Il consigliere delegato Norante convoca i balneatori: «Dobbiamo fare tutto prima di Pasqua» I costi saranno divisi tra operatori e Comune. Chiesti interventi anche per i t ratti di litorale erosi

ROSETO. Due settimane per pulire la spiaggia e renderla accogliente per i primi turisti di Pasqua. E’ una corsa contro il tempo il progetto che lunedì verrà illustrato ai balneatori di Roseto, i quali sono già stati convocati nell’aula consiliare del Comune proprio per mettere a punto le strategie necessarie per portare a termine i lavori in tempo utile. «Dovrà essere un’operazione di squadra», anticipa Antonio Norante, consigliere comunale delegato al turismo, «nel senso che una parte dei lavori verranno fatti dai concessionari, mentre l’altra sarà compito del Comune».

In realtà gli operatori balneari hanno già iniziato ad ammucchiare i detriti portati a riva dalle mareggiate dei giorni scorsi, separando i vari materiali in modo da rendere più agevole il loro caricamento da parte dei mezzi comunali.

Ma molto c’è ancora da fare, soprattutto nei tratti di spiaggia libera, ma anche nelle aree a ridosso della spiaggia, riempite dai rifiuti più leggeri trasportati dal vento. «Dobbiamo fare in modo che la città sia pronta per tempo», dice ancora Norante, «perché bisogna dare un segnale importante agli ospiti che verranno a Roseto per le vacanze di Pasqua facendo trovare loro la spiaggia pulita e gli stabilimenti in ordine».

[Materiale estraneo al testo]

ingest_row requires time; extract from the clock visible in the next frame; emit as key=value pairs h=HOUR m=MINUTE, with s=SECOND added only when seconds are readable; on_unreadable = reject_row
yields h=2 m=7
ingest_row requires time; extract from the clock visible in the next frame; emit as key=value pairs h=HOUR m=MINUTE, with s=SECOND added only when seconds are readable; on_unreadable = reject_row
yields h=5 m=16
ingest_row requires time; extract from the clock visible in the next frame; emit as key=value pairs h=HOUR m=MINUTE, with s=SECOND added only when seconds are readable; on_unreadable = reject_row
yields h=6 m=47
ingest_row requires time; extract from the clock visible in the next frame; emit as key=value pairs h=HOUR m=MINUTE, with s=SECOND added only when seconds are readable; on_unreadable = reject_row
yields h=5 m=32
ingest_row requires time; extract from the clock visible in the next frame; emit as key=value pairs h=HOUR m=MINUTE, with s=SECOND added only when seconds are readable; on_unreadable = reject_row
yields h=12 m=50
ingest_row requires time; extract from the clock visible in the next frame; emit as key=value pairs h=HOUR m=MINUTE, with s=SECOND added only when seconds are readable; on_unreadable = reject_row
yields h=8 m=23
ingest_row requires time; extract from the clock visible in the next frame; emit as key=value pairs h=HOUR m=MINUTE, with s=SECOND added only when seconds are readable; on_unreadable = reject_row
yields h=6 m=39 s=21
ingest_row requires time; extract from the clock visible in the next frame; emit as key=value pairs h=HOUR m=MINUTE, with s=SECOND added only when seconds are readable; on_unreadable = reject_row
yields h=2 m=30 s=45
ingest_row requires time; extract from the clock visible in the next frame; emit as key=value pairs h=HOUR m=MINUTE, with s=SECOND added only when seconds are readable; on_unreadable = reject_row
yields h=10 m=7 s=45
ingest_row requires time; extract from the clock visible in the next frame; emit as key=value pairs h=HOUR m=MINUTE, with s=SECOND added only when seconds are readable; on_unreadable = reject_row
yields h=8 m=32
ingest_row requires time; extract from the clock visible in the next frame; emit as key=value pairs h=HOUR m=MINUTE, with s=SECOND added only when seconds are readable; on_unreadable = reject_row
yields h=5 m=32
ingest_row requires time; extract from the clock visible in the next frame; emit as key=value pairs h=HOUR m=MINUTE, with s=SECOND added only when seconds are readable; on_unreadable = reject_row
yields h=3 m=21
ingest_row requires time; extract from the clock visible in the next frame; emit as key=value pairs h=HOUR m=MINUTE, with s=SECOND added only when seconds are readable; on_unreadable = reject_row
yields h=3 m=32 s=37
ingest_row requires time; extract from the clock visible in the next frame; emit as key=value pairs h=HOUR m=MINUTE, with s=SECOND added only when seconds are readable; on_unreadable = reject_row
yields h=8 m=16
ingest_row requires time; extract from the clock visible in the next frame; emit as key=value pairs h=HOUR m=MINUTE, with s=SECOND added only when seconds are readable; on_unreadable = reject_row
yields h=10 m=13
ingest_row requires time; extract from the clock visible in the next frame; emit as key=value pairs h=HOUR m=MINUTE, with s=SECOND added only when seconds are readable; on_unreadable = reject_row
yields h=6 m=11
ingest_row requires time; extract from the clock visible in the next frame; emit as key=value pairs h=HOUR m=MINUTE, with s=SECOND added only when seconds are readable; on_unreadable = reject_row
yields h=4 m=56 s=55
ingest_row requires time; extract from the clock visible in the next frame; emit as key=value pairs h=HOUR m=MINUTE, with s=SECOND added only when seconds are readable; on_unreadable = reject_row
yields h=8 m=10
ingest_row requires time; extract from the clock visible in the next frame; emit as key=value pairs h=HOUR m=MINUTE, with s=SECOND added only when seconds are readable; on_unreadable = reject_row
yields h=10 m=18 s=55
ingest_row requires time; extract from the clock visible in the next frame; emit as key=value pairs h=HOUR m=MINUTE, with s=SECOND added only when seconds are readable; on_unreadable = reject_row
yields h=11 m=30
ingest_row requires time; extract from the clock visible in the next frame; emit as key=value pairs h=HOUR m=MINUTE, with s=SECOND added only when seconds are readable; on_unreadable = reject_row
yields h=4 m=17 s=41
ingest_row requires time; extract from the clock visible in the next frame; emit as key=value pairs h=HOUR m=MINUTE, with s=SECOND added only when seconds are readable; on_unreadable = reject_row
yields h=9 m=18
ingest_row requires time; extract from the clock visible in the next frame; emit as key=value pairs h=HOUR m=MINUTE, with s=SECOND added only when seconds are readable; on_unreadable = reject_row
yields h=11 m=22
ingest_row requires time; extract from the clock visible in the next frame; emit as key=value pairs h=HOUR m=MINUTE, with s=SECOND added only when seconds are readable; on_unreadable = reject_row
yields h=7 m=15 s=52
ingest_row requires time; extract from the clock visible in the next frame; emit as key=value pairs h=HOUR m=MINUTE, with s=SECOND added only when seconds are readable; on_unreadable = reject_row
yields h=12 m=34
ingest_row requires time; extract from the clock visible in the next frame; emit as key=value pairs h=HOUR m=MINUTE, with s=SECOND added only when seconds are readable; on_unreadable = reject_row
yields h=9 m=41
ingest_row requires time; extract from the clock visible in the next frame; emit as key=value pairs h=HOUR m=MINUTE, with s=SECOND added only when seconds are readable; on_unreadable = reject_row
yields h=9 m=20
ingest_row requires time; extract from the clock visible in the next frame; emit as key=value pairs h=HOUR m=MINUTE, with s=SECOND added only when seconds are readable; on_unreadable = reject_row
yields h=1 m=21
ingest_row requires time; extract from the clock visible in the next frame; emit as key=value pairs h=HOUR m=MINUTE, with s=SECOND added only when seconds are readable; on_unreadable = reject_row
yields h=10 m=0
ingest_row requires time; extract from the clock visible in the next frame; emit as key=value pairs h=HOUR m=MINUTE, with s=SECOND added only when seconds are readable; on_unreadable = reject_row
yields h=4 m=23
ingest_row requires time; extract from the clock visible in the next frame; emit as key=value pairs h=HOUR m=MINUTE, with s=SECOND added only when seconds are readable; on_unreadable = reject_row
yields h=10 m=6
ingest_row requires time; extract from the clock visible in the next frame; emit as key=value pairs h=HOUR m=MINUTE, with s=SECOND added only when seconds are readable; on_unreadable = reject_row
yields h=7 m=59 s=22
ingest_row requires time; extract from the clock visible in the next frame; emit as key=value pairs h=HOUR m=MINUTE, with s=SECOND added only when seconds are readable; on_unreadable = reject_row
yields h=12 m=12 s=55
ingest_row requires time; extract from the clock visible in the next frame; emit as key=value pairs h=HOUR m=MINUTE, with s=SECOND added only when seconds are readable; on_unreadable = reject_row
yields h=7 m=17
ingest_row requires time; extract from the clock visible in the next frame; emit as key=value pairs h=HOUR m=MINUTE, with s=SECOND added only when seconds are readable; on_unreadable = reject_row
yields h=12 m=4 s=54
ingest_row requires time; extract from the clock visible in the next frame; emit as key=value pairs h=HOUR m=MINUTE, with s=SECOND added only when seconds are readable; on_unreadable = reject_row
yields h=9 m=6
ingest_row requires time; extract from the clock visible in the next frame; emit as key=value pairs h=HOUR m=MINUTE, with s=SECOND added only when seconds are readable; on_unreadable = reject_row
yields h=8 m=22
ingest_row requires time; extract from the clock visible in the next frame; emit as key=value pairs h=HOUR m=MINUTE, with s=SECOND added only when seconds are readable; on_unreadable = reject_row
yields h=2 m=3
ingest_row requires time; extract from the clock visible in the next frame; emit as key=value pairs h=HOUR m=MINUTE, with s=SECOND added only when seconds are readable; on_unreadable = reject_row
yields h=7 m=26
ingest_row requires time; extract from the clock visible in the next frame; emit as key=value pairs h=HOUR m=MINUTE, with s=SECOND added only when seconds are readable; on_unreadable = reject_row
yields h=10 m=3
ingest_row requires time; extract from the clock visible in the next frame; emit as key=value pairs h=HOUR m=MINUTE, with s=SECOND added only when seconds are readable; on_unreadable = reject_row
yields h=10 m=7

Per la verità, i balneatori provvedono regolarmente alla pulizia dell’arenile, anche durante l’inverno, ma la recente ondata di maltempo ha reso le cose più complicate. «Tutto era già programmato», aggiunge infatti Norante, «ma le forti mareggiate ci impongono una maggiore reattività negli interventi, che dovranno essere portati a termine in un periodo più limitato». Ma oltre ai rifiuti, la furia del mare ha creato un problema ben più grave, cioè l’erosione di ampi tratti di arenile in molti punti della costa. Tra le spiagge più colpite c’è quella di Cologna, dove mancano quasi due metri di sabbia in altezza, creando dei dislivelli ben visibili. «In questo caso noi possiamo fare ben poco», dice un balneatore di Cologna Spiaggia, «ma se non verrà messo in atto un massiccio ripascimento dell’arenile, avremo grossi problemi per la prossima estate. Inoltre, è necessario rinforzare le scogliere di fronte alla nostra spiaggia, restringendo i tratti di mare più scoperti, in modo da evitare il ripetersi di questi problemi».